Baltimore City Paper
Lockdown America: Police and Prisons in the Age of Crisis
By Christian Parenti Unlocks the "Prison-Industrial Complex"
Review by Michael Anft
We Americans like our fellow countrypersons to behave. Or else. Our severity finds its voice through laws designed to curtail any deviancy, including drug use, political dissent, and minority or resident-alien status. With urban crime a rallying point for politicians looking to win votes, tough policing tactics and mandatory minimum sentences for nonviolent offenses have become the late-90s norm. And if you're poor or of non-European descent in this new gilded age, your chances of avoiding the slammer are decidedly slimmer than those of your white brothers, who are rarely the targets of "zero-tolerance" or "quality-of-life" policing or Draconian drug laws. All of which has led to an explosion in prison-building and a scuttling of the penal system's erstwhile goal of rehabilitation. America's gone incarceration-crazy. More than 1.7 million people live in jails nationwide—way up from 500,000 in 1985—and another 3 million are tied to the justice system through parole and
pbroation. In California, more state funds—about $4 billion—go to what author Christian Parenti calls "the prison-industrial complex" than to schools. Americans tired of crime—or at least the fear of it—have gotten their wish: More people are serving longer sentences, with the majority of prisoners doing hard time for nonviolent property crimes or drug charges. And the color of our prisons is increasingly dark; while African-Americans make up about 12 percent of the national population, about half of our inmates are black. By next year, some criminologists predict, one in every 10 African-American men will be in prison.
What to make of it all? Is the proliferation of prisons a further sign of racial intolerance? Or is our society simply creating more criminals, who require more prisons to house them?
################
PROBLEM 1:
In the rows, starting with the line that contains "Produits connexes" and going on through the last row, switch "En rupture de stock" to "En stock" and give those lines again with everything else unchanged. Leave the pictures out of your answer.
The review and the rows below it have no connection to each other.

PROVIDED DATA:
################
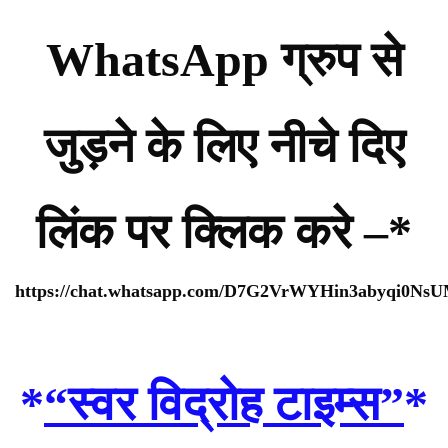
WhatsApp ग्रुप से
जुड़ने के लिए नीचे दिए
लिंक पर क्लिक करे –*
https://chat.whatsapp.com/D7G2VrWYHin3abyqi0Ns
*
“स्वर विद्रोह टाइम्स”
*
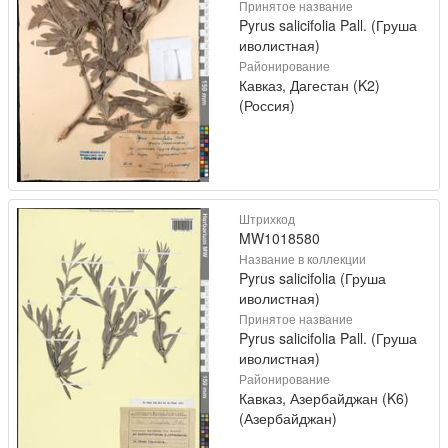
Принятое название
Pyrus salicifolia Pall. (Груша
иволистная)
Районирование
Кавказ, Дагестан (K2)
(Россия)
Штрихкод
MW1018580
Название в коллекции
Pyrus salicifolia (Груша
иволистная)
Принятое название
Pyrus salicifolia Pall. (Груша
иволистная)
Районирование
Кавказ, Азербайджан (K6)
(Азербайджан)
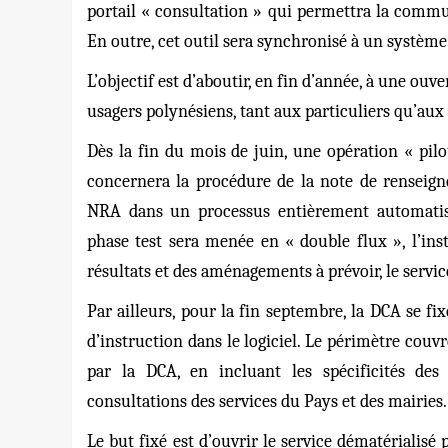
portail « consultation » qui permettra la commu
En outre, cet outil sera synchronisé à un systèm
L’objectif est d’aboutir, en fin d’année, à une ou
usagers polynésiens, tant aux particuliers qu’aux
Dès la fin du mois de juin, une opération « pil
concernera la procédure de la note de renseig
NRA dans un processus entièrement automatisé 
phase test sera menée en « double flux », l’ins
résultats et des aménagements à prévoir, le servic
Par ailleurs, pour la fin septembre, la DCA se fix
d’instruction dans le logiciel. Le périmètre couv
par la DCA, en incluant les spécificités des
consultations des services du Pays et des mairies.
Le but fixé est d’ouvrir le service dématérialis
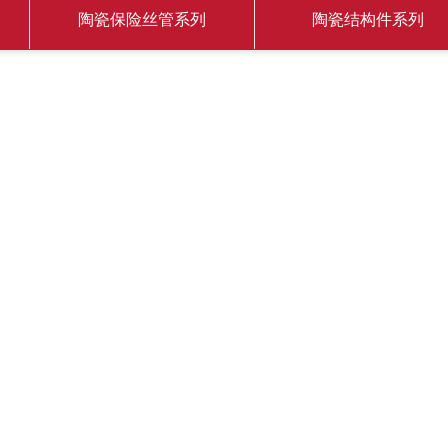
陶瓷保险丝管系列
陶瓷结构件系列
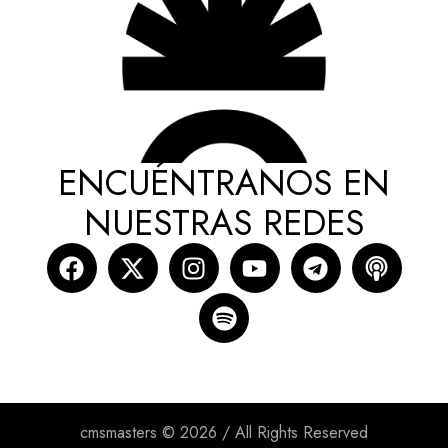
ENCUÉNTRANOS EN
NUESTRAS REDES
cmsmasters © 2026 / All Rights Reserved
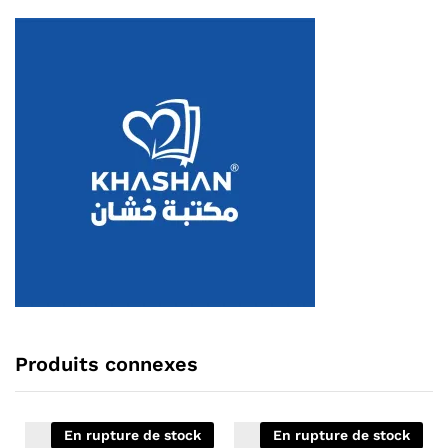
Produits connexes
En rupture de stock
En rupture de stock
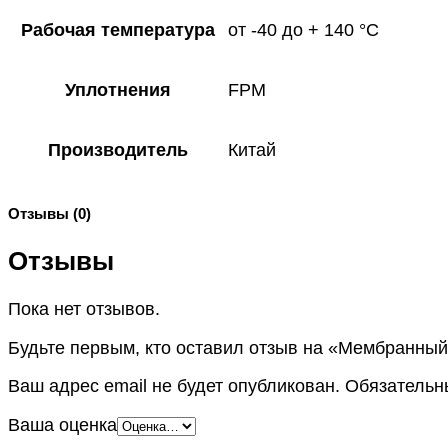
Рабочая температура
от -40 до + 140 °C
Уплотнения
FPM
Производитель
Китай
Отзывы (0)
Отзывы
Пока нет отзывов.
Будьте первым, кто оставил отзыв на «Мембранны
Ваш адрес email не будет опубликован.
Обязательн
Ваша оценка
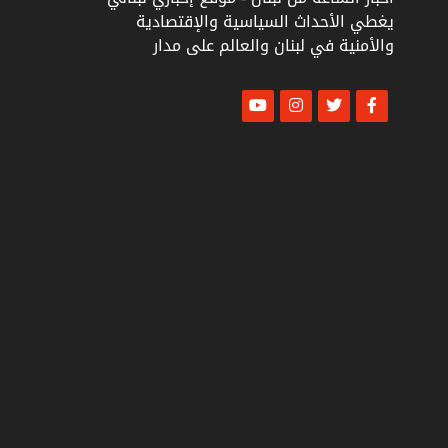
يغطي الأحداث السياسية والإقتصادية
والأمنية في لبنان والعالم على مدار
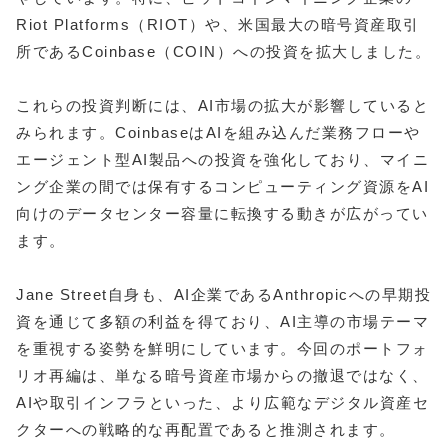
Riot Platforms（RIOT）や、米国最大の暗号資産取引
所であるCoinbase（COIN）への投資を拡大しました。
これらの投資判断には、AI市場の拡大が影響していると
みられます。CoinbaseはAIを組み込んだ業務フローや
エージェント型AI製品への投資を強化しており、マイニ
ング企業の間では保有するコンピューティング資源をAI
向けのデータセンター容量に転換する動きが広がってい
ます。
Jane Street自身も、AI企業であるAnthropicへの早期投
資を通じて多額の利益を得ており、AI主導の市場テーマ
を重視する姿勢を鮮明にしています。今回のポートフォ
リオ再編は、単なる暗号資産市場からの撤退ではなく、
AIや取引インフラといった、より広範なデジタル資産セ
クターへの戦略的な再配置であると推測されます。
################
PROBLEM 2:
Answer these about the review of *Lockdown America*:
(a) How many people live in jails nationwide?
(b) About how much in state funds goes to the prison-industrial complex in California?
(c) What share of the nation's inmates are black?

WRITTEN RESPONSE 1:
Produits connexes
En stock
En stock
Рабочая температура
от -40 до + 140 °C
Уплотнения
FPM
Производитель
Китай
Отзывы (0)
Отзывы
Пока нет отзывов.
Будьте первым, кто оставил отзыв на «Мембранны
Ваш адрес email не будет опубликован.
Обязательн
Ваша оценка
يغطي الأحداث السياسية والإقتصادية
والأمنية في لبنان والعالم على مدار
Riot Platforms（RIOT）や、米国最大の暗号資産取引
所であるCoinbase（COIN）への投資を拡大しました。
これらの投資判断には、AI市場の拡大が影響していると
みられます。CoinbaseはAIを組み込んだ業務フローや
エージェント型AI製品への投資を強化しており、マイニ
ング企業の間では保有するコンピューティング資源をAI
向けのデータセンター容量に転換する動きが広がってい
ます。
Jane Street自身も、AI企業であるAnthropicへの早期投
資を通じて多額の利益を得ており、AI主導の市場テーマ
を重視する姿勢を鮮明にしています。今回のポートフォ
リオ再編は、単なる暗号資産市場からの撤退ではなく、
AIや取引インフラといった、より広範なデジタル資産セ
クターへの戦略的な再配置であると推測されます。

WRITTEN RESPONSE 2:
(a) More than 1.7 million
(b) About $4 billion
(c) About half